De plus, Solange Crevier souhaite éviter le palais de justice et se rendre directement au centre de détention pour amorcer sa peine, sans se faire passer les menottes aux poignets en salle d’audience. Une demande rarissime. Or, même le procureur affirme ignorer pourquoi Solange Crevier « refuse le transport pour la détention ». La juge Riendeau a cependant ouvert cette possibilité, à la condition qu’un représentant de la cour soit prêt « immédiatement » à incarcérer la criminelle à l’intérieur de la prison. « Si elle est dans un stationnement, ça ne marche pas », a précisé la juge.

Après dix mois de tergiversations, le dossier pourrait enfin se régler le 28 septembre prochain, puis que la juge Riendeau a établi mardi une « date butoir ». « Mme Crevier, si vous n’êtes pas ici, il y a un mandat d’emprisonnement qui va être émis. Les policiers iront vous cueillir là où vous êtes », a prévenu la juge. « J’ai jamais refusé de respecter mes engagements », a alors rétorqué Solange Crevier.

Solange Crevier a plaidé coupable en octobre 2019 à deux chefs d’accusation de fraude et d’emploi d’un document contrefait.
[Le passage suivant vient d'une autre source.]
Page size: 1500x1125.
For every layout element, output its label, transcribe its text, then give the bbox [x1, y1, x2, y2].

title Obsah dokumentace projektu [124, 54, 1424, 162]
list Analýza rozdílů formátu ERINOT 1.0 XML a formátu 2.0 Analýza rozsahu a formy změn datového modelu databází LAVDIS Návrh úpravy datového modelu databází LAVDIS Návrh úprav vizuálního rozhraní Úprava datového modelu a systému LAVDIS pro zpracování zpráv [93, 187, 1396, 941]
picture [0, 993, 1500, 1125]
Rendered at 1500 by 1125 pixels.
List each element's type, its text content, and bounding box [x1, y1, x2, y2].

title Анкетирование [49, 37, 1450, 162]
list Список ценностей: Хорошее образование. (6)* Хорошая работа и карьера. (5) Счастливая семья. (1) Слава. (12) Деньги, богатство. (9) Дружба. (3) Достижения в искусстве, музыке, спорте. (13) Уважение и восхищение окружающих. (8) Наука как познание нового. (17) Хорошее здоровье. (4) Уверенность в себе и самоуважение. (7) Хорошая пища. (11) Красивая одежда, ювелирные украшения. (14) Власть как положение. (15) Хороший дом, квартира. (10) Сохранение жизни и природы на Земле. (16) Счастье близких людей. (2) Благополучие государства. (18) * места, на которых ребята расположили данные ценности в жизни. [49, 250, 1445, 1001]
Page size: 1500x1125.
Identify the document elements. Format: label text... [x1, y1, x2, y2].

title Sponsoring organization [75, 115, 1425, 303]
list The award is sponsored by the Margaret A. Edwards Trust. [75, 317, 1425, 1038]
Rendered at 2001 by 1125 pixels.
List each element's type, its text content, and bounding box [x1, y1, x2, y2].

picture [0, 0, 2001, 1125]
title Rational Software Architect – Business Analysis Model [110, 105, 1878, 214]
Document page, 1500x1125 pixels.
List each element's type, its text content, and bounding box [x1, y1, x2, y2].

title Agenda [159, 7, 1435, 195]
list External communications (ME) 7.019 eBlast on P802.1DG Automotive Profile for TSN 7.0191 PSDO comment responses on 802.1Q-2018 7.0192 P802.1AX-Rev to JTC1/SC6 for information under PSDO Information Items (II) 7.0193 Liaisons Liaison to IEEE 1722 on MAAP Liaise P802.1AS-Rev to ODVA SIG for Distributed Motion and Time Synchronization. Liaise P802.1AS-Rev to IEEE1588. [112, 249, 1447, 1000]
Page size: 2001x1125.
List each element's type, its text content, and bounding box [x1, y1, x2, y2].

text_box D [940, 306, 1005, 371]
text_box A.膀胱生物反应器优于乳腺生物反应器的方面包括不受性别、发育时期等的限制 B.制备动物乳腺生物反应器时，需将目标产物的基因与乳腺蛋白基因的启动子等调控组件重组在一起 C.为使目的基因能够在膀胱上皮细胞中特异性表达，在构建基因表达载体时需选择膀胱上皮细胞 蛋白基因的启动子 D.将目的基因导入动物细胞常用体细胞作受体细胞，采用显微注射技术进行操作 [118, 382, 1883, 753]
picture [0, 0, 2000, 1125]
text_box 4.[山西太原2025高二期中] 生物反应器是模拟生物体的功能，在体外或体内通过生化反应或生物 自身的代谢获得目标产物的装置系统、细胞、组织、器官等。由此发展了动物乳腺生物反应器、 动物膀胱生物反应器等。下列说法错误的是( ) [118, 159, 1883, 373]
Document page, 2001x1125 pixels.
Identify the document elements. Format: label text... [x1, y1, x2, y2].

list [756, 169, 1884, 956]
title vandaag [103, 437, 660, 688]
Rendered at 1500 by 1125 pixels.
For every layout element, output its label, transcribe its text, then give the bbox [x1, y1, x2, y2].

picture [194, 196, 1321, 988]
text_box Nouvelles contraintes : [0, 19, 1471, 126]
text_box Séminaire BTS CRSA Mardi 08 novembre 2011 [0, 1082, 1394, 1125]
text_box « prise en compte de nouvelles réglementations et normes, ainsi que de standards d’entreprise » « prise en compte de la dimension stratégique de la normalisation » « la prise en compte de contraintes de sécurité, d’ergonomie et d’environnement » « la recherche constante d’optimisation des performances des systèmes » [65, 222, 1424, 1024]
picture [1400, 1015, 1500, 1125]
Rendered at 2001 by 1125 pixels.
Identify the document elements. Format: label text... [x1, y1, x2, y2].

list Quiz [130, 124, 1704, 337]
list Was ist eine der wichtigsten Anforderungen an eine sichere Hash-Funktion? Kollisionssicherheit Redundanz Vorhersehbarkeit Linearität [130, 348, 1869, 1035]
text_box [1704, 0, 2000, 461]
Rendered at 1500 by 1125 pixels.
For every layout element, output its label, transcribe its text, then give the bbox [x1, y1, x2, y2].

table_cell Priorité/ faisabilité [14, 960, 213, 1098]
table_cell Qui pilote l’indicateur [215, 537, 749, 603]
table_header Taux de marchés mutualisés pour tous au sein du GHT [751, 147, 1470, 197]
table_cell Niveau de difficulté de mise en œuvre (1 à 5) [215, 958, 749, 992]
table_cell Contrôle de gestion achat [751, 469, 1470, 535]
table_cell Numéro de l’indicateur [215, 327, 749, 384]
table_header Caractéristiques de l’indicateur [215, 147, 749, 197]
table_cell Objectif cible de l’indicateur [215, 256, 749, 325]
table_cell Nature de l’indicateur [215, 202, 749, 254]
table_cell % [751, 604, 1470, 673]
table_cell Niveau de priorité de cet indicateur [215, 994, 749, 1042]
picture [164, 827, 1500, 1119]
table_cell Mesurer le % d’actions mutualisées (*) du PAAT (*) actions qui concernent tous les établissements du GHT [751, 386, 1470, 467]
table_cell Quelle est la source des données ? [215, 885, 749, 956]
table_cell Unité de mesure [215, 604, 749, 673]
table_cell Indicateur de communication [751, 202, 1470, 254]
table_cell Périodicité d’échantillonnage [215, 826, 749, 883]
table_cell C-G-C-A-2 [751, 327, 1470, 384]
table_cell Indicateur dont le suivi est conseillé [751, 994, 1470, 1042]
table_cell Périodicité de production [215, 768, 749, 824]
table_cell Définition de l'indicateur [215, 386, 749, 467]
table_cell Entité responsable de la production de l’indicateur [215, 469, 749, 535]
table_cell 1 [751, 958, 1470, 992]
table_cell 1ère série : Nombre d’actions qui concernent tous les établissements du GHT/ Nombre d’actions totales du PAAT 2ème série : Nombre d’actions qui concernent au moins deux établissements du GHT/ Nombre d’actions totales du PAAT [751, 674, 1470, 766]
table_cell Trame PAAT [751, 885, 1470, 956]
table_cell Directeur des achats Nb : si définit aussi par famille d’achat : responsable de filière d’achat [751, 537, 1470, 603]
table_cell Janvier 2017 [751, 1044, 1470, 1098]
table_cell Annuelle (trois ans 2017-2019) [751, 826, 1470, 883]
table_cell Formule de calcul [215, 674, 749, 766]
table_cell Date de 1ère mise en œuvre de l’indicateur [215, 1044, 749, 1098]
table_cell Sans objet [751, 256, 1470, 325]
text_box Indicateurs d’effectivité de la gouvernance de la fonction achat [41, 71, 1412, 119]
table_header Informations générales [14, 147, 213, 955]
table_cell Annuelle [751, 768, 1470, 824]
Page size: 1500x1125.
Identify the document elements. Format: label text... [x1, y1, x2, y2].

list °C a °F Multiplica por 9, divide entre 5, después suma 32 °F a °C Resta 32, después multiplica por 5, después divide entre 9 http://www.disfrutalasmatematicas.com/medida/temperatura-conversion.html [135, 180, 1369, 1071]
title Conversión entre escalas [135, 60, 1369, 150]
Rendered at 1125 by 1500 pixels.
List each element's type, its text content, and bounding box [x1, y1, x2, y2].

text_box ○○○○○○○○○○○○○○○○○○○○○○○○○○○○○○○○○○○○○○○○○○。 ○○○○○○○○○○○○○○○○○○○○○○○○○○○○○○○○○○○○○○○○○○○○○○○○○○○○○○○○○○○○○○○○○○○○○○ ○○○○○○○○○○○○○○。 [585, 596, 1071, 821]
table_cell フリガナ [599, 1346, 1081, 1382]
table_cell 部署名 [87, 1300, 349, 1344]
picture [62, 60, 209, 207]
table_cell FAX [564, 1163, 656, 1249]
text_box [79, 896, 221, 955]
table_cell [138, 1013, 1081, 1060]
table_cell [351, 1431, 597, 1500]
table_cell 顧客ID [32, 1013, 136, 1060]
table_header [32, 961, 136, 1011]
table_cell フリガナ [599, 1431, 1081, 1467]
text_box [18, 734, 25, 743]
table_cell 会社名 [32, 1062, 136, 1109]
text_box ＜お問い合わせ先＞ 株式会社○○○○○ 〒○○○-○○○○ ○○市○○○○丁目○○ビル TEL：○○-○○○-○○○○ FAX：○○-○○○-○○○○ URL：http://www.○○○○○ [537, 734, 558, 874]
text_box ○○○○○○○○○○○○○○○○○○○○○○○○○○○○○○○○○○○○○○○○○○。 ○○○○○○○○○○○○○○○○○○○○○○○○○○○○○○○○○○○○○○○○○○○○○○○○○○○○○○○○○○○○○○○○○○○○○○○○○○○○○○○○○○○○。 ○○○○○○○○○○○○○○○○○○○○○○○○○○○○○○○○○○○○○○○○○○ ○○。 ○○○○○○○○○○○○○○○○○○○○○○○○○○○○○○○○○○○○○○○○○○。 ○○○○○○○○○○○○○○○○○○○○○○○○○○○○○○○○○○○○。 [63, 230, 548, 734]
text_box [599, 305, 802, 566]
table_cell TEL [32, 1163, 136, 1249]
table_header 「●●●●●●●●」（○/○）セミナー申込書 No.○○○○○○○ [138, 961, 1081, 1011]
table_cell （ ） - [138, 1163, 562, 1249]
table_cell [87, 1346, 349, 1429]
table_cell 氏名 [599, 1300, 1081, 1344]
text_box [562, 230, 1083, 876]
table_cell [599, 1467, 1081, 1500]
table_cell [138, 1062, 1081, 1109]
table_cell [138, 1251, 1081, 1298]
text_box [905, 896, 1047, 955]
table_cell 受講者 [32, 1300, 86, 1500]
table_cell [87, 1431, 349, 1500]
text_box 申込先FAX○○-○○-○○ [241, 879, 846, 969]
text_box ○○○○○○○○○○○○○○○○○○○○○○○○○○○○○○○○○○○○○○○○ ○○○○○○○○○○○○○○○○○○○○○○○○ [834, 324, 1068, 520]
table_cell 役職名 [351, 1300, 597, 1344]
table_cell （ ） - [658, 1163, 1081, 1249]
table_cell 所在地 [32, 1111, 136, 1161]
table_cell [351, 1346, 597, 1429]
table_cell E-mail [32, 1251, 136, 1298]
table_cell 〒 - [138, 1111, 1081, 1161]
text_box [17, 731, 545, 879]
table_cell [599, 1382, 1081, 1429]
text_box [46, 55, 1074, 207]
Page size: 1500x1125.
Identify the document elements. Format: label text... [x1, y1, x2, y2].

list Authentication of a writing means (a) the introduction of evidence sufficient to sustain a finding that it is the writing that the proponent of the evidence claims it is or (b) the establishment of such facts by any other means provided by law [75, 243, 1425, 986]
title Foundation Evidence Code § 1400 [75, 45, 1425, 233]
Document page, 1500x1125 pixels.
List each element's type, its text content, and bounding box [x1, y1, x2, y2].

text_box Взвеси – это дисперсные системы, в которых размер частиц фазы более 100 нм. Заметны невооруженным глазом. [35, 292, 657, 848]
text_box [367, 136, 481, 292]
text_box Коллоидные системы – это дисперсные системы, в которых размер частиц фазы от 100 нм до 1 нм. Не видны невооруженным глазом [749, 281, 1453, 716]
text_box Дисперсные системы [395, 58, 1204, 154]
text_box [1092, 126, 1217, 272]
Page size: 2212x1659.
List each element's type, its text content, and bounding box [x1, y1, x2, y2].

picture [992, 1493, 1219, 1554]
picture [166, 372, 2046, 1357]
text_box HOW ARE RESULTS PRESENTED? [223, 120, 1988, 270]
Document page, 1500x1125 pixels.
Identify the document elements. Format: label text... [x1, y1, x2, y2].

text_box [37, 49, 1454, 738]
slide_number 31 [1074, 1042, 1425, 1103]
Responsable des embauches de consultants chez VIA Rail, Solange Crevier a réussi à frauder son employeur et un consultant pour quelques dizaines de milliers de dollars en utilisant des poupées russes de sous-traitants pour surfacturer VIA Rail.

C’est grâce à un faux acte de naissance qu’elle avait décroché un poste de directrice en architecture et technologies de l’information chez VIA en novembre 2012. La fraudeuse a ainsi réussi à cacher à son employeur qu’elle avait été condamnée à 12 mois de prison avec sursis en 2007.

Solange Crevier est toujours en attente de procès à Québec. Elle est accusée d’avoir travaillé pendant deux ans comme consultante en informatique sous une fausse identité au siège social de Desjardins à Lévis. Selon Le Soleil, elle aurait utilisé un faux permis de conduire et une fausse carte d’assurance maladie pour se faire embaucher sous le nom de Johanne Richer. Au plumitif informatisé, elle est aussi connue sous l’alias « Solane Greuier ».